Reproduce each of the following records word for word, leaving out the pictures.

Start of Input for this task

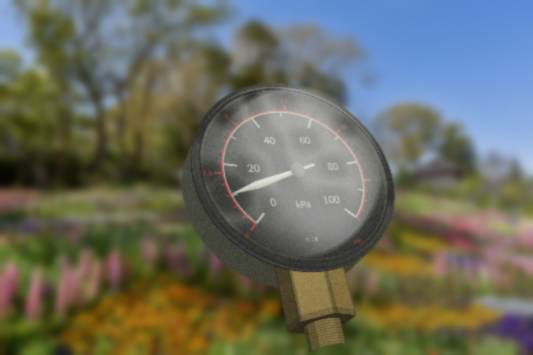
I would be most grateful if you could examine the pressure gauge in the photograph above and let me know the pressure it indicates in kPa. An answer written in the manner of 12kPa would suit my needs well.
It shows 10kPa
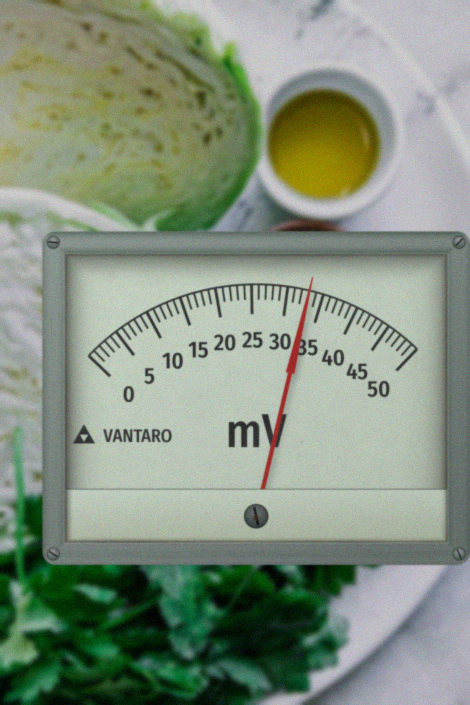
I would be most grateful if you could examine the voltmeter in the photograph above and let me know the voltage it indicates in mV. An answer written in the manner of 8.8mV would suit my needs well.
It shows 33mV
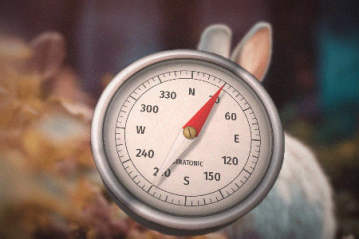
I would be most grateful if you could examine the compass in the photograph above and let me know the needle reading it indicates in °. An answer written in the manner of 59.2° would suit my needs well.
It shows 30°
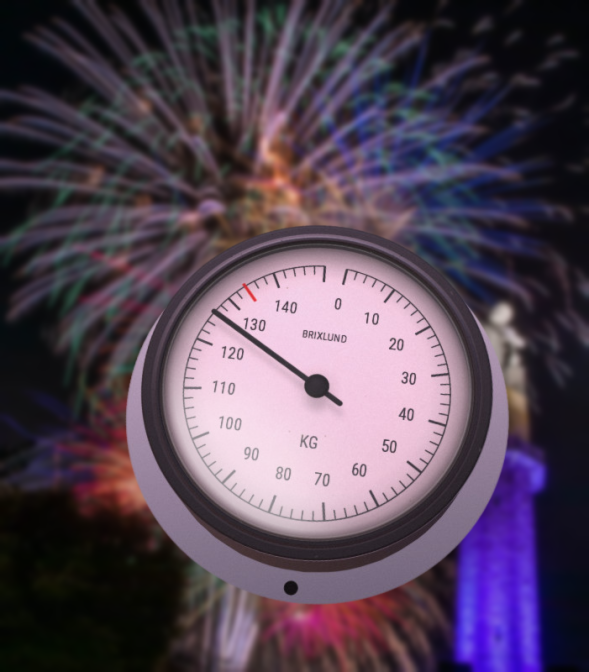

End of Input for this task

» **Exercise solution**:
I would be most grateful if you could examine the pressure gauge in the photograph above and let me know the pressure it indicates in kPa. An answer written in the manner of 12kPa would suit my needs well.
It shows 10kPa
I would be most grateful if you could examine the voltmeter in the photograph above and let me know the voltage it indicates in mV. An answer written in the manner of 8.8mV would suit my needs well.
It shows 33mV
I would be most grateful if you could examine the compass in the photograph above and let me know the needle reading it indicates in °. An answer written in the manner of 59.2° would suit my needs well.
It shows 30°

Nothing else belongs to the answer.